— START Exercise materials —

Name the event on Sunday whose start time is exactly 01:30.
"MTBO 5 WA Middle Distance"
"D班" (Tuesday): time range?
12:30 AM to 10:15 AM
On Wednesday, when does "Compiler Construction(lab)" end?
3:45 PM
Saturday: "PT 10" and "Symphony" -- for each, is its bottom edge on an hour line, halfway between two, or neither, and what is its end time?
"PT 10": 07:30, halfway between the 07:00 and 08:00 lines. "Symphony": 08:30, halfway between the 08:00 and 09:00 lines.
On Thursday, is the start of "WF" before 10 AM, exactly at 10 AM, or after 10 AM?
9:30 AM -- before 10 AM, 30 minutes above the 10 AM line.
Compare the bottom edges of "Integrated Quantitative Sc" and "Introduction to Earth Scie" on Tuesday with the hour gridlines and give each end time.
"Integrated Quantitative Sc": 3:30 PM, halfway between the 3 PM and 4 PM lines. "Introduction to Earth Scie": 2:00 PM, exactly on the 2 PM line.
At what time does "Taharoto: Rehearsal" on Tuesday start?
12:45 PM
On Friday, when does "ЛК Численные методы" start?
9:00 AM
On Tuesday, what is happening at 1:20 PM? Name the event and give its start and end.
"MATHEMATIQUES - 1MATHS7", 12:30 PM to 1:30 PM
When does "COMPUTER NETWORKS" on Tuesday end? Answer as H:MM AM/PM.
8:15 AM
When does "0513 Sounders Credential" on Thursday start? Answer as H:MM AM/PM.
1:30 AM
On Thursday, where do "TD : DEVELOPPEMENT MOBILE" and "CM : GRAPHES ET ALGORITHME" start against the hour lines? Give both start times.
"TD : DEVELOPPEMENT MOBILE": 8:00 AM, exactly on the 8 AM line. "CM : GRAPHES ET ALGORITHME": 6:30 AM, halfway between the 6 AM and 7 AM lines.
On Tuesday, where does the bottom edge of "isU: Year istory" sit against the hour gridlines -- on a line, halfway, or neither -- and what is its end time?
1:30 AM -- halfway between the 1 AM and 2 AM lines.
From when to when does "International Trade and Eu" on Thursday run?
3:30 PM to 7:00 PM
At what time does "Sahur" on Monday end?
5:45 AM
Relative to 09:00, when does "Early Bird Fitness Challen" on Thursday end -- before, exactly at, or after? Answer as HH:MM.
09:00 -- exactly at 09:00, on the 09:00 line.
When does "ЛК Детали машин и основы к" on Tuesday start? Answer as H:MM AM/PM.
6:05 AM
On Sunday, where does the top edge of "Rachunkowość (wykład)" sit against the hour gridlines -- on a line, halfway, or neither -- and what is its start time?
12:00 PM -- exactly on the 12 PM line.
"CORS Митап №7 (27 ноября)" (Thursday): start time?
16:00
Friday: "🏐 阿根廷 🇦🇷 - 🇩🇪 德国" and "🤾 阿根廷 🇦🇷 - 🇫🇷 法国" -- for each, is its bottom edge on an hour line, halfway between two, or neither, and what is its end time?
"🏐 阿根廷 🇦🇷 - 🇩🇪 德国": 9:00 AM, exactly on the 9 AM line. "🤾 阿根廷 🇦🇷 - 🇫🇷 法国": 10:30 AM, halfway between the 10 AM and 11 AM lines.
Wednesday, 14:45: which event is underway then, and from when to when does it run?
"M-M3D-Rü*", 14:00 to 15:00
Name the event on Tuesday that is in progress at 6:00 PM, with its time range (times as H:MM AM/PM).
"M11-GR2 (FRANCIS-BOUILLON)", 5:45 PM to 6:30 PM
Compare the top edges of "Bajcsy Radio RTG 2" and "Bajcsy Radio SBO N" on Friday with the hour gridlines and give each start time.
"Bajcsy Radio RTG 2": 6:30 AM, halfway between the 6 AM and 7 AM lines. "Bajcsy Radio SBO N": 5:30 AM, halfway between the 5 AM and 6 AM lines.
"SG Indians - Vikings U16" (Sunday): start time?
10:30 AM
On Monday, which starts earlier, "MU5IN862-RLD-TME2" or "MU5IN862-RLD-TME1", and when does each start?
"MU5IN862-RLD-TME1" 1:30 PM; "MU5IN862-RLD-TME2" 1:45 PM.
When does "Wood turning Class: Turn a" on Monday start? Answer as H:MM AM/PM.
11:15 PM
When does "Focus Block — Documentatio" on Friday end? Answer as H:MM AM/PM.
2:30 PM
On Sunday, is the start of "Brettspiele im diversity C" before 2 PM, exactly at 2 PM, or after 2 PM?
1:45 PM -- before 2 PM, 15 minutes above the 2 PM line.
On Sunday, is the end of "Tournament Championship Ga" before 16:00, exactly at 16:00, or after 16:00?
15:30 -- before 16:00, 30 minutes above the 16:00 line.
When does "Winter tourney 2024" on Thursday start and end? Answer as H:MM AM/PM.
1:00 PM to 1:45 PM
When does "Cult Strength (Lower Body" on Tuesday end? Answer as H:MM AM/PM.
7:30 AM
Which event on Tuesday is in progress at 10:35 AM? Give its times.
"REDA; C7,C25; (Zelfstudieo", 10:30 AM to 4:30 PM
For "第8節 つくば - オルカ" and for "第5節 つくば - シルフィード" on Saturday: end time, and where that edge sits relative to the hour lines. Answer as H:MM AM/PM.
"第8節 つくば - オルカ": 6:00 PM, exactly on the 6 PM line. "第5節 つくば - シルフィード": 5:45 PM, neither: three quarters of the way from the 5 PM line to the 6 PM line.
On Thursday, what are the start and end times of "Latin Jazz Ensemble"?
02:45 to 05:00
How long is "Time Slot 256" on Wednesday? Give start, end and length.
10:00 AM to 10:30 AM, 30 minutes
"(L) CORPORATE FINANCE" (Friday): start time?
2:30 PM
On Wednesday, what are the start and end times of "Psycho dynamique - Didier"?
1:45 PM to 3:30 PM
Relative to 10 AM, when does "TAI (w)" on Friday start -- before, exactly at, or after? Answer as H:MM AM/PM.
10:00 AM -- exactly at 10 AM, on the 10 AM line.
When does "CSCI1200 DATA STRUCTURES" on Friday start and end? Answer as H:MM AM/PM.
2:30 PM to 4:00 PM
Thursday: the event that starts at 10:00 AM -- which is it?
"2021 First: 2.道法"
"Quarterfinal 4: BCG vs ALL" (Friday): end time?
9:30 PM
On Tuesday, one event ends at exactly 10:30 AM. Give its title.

— END Exercise materials —

### Problem requirements
Quote every item above word for word.

### Full response
Name the event on Sunday whose start time is exactly 01:30.
"MTBO 5 WA Middle Distance"
"D班" (Tuesday): time range?
12:30 AM to 10:15 AM
On Wednesday, when does "Compiler Construction(lab)" end?
3:45 PM
Saturday: "PT 10" and "Symphony" -- for each, is its bottom edge on an hour line, halfway between two, or neither, and what is its end time?
"PT 10": 07:30, halfway between the 07:00 and 08:00 lines. "Symphony": 08:30, halfway between the 08:00 and 09:00 lines.
On Thursday, is the start of "WF" before 10 AM, exactly at 10 AM, or after 10 AM?
9:30 AM -- before 10 AM, 30 minutes above the 10 AM line.
Compare the bottom edges of "Integrated Quantitative Sc" and "Introduction to Earth Scie" on Tuesday with the hour gridlines and give each end time.
"Integrated Quantitative Sc": 3:30 PM, halfway between the 3 PM and 4 PM lines. "Introduction to Earth Scie": 2:00 PM, exactly on the 2 PM line.
At what time does "Taharoto: Rehearsal" on Tuesday start?
12:45 PM
On Friday, when does "ЛК Численные методы" start?
9:00 AM
On Tuesday, what is happening at 1:20 PM? Name the event and give its start and end.
"MATHEMATIQUES - 1MATHS7", 12:30 PM to 1:30 PM
When does "COMPUTER NETWORKS" on Tuesday end? Answer as H:MM AM/PM.
8:15 AM
When does "0513 Sounders Credential" on Thursday start? Answer as H:MM AM/PM.
1:30 AM
On Thursday, where do "TD : DEVELOPPEMENT MOBILE" and "CM : GRAPHES ET ALGORITHME" start against the hour lines? Give both start times.
"TD : DEVELOPPEMENT MOBILE": 8:00 AM, exactly on the 8 AM line. "CM : GRAPHES ET ALGORITHME": 6:30 AM, halfway between the 6 AM and 7 AM lines.
On Tuesday, where does the bottom edge of "isU: Year istory" sit against the hour gridlines -- on a line, halfway, or neither -- and what is its end time?
1:30 AM -- halfway between the 1 AM and 2 AM lines.
From when to when does "International Trade and Eu" on Thursday run?
3:30 PM to 7:00 PM
At what time does "Sahur" on Monday end?
5:45 AM
Relative to 09:00, when does "Early Bird Fitness Challen" on Thursday end -- before, exactly at, or after? Answer as HH:MM.
09:00 -- exactly at 09:00, on the 09:00 line.
When does "ЛК Детали машин и основы к" on Tuesday start? Answer as H:MM AM/PM.
6:05 AM
On Sunday, where does the top edge of "Rachunkowość (wykład)" sit against the hour gridlines -- on a line, halfway, or neither -- and what is its start time?
12:00 PM -- exactly on the 12 PM line.
"CORS Митап №7 (27 ноября)" (Thursday): start time?
16:00
Friday: "🏐 阿根廷 🇦🇷 - 🇩🇪 德国" and "🤾 阿根廷 🇦🇷 - 🇫🇷 法国" -- for each, is its bottom edge on an hour line, halfway between two, or neither, and what is its end time?
"🏐 阿根廷 🇦🇷 - 🇩🇪 德国": 9:00 AM, exactly on the 9 AM line. "🤾 阿根廷 🇦🇷 - 🇫🇷 法国": 10:30 AM, halfway between the 10 AM and 11 AM lines.
Wednesday, 14:45: which event is underway then, and from when to when does it run?
"M-M3D-Rü*", 14:00 to 15:00
Name the event on Tuesday that is in progress at 6:00 PM, with its time range (times as H:MM AM/PM).
"M11-GR2 (FRANCIS-BOUILLON)", 5:45 PM to 6:30 PM
Compare the top edges of "Bajcsy Radio RTG 2" and "Bajcsy Radio SBO N" on Friday with the hour gridlines and give each start time.
"Bajcsy Radio RTG 2": 6:30 AM, halfway between the 6 AM and 7 AM lines. "Bajcsy Radio SBO N": 5:30 AM, halfway between the 5 AM and 6 AM lines.
"SG Indians - Vikings U16" (Sunday): start time?
10:30 AM
On Monday, which starts earlier, "MU5IN862-RLD-TME2" or "MU5IN862-RLD-TME1", and when does each start?
"MU5IN862-RLD-TME1" 1:30 PM; "MU5IN862-RLD-TME2" 1:45 PM.
When does "Wood turning Class: Turn a" on Monday start? Answer as H:MM AM/PM.
11:15 PM
When does "Focus Block — Documentatio" on Friday end? Answer as H:MM AM/PM.
2:30 PM
On Sunday, is the start of "Brettspiele im diversity C" before 2 PM, exactly at 2 PM, or after 2 PM?
1:45 PM -- before 2 PM, 15 minutes above the 2 PM line.
On Sunday, is the end of "Tournament Championship Ga" before 16:00, exactly at 16:00, or after 16:00?
15:30 -- before 16:00, 30 minutes above the 16:00 line.
When does "Winter tourney 2024" on Thursday start and end? Answer as H:MM AM/PM.
1:00 PM to 1:45 PM
When does "Cult Strength (Lower Body" on Tuesday end? Answer as H:MM AM/PM.
7:30 AM
Which event on Tuesday is in progress at 10:35 AM? Give its times.
"REDA; C7,C25; (Zelfstudieo", 10:30 AM to 4:30 PM
For "第8節 つくば - オルカ" and for "第5節 つくば - シルフィード" on Saturday: end time, and where that edge sits relative to the hour lines. Answer as H:MM AM/PM.
"第8節 つくば - オルカ": 6:00 PM, exactly on the 6 PM line. "第5節 つくば - シルフィード": 5:45 PM, neither: three quarters of the way from the 5 PM line to the 6 PM line.
On Thursday, what are the start and end times of "Latin Jazz Ensemble"?
02:45 to 05:00
How long is "Time Slot 256" on Wednesday? Give start, end and length.
10:00 AM to 10:30 AM, 30 minutes
"(L) CORPORATE FINANCE" (Friday): start time?
2:30 PM
On Wednesday, what are the start and end times of "Psycho dynamique - Didier"?
1:45 PM to 3:30 PM
Relative to 10 AM, when does "TAI (w)" on Friday start -- before, exactly at, or after? Answer as H:MM AM/PM.
10:00 AM -- exactly at 10 AM, on the 10 AM line.
When does "CSCI1200 DATA STRUCTURES" on Friday start and end? Answer as H:MM AM/PM.
2:30 PM to 4:00 PM
Thursday: the event that starts at 10:00 AM -- which is it?
"2021 First: 2.道法"
"Quarterfinal 4: BCG vs ALL" (Friday): end time?
9:30 PM
On Tuesday, one event ends at exactly 10:30 AM. Give its title.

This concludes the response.